Con la parte gramatical mejor no me meto...

Saludos.


----------



## kayokid

anipo said:


> Si cambias el orden de la frase te resultará natural:
> 
> "Ich habe eine Bluse bei Ihnen gekauft*, die* ich umtauschen *möchte*".
> 
> Con la parte gramatical mejor no me meto...
> 
> Saludos.



La oración es perfecta pero no es la misma cosa, en mi opinión.

Ich habe eine Bluse gekauft, die ich umtauschen möchte = Compré una blusa, que/la cual quisiera cambiar.  ('die' = pron. relativo)

Ich habe eine Bluse gekauft. Die möchte ich umtauschen = Compré una blusa. Este artículo de ropa lo/La quisiera cambiar.   ('Die' = artículo def.)

No sé si me explico...


----------



## Captain Lars

_Die_ en este caso no es un artículo definido, sino un pronombre demostrativo.

_Die möchte ich umtauschen. _--> Uso coloquial.

_*Sie möchte ich umtauschen._ --> Esta frase es agramatical. La dependienta entendería que es ella la que quieres cambiar y, sin duda, te miraría algo aturdido.


----------



## kayokid

Captain Lars said:


> _Die_ en este caso no es un artículo definido, sino un pronombre demostrativo. Ganz richtig. Das war mein Fehler.
> 
> _Die möchte ich umtauschen. _--> Uso coloquial.
> 
> _*Sie möchte ich umtauschen._ --> Esta frase es agramatical. La dependienta entendería que es ella la que quieres cambiar y, sin duda, te miraría algo aturdido.


----------



## decubito

Hola. Gracias a todos por sus gentiles respuestas.

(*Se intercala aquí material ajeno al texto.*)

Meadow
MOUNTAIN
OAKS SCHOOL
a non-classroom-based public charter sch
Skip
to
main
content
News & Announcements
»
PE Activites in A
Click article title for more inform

> Creo que es un uso coloquial.





> _Die möchte ich umtauschen. _--> Uso coloquial.




Entonces ¿cuál sería la forma no coloquial?



> _*Sie möchte ich umtauschen._ --> Esta frase es agramatical. La  dependienta entendería que es ella la que quieres cambiar y, sin duda,  te miraría algo aturdido.




No me queda claro por qué es  agramatical. ¿Es debido a que en este tipo de frases no se puede usar un  pronombre en acusativo al principio y por eso debe usarse uno  demostrativo (*die*)?  Y, aún invirtiendo los términos, ¿es solo posible la forma con die y no con sie:

*Ich möchte die umtauschen.*

para conservar el sentido original de la frase?

Un saludo!


----------



## Captain Lars

> Entonces ¿cuál sería la forma no coloquial?



_Ich möchte sie umtauschen.
_
Creo que es porque la posición inicial sirve para enfatizar, lo que no funciona con _sie_, pero funcionaría con el _Sie_ de cortesía si se pudiera cambiar la dependienta. Por lo tanto es agramatical solo en el contexto.

_Ich möchte die umtauschen._ = muy mal estilo.


----------



## decubito

Ahora lo tengo claro. Muchas gracias, Captain Lars.


----------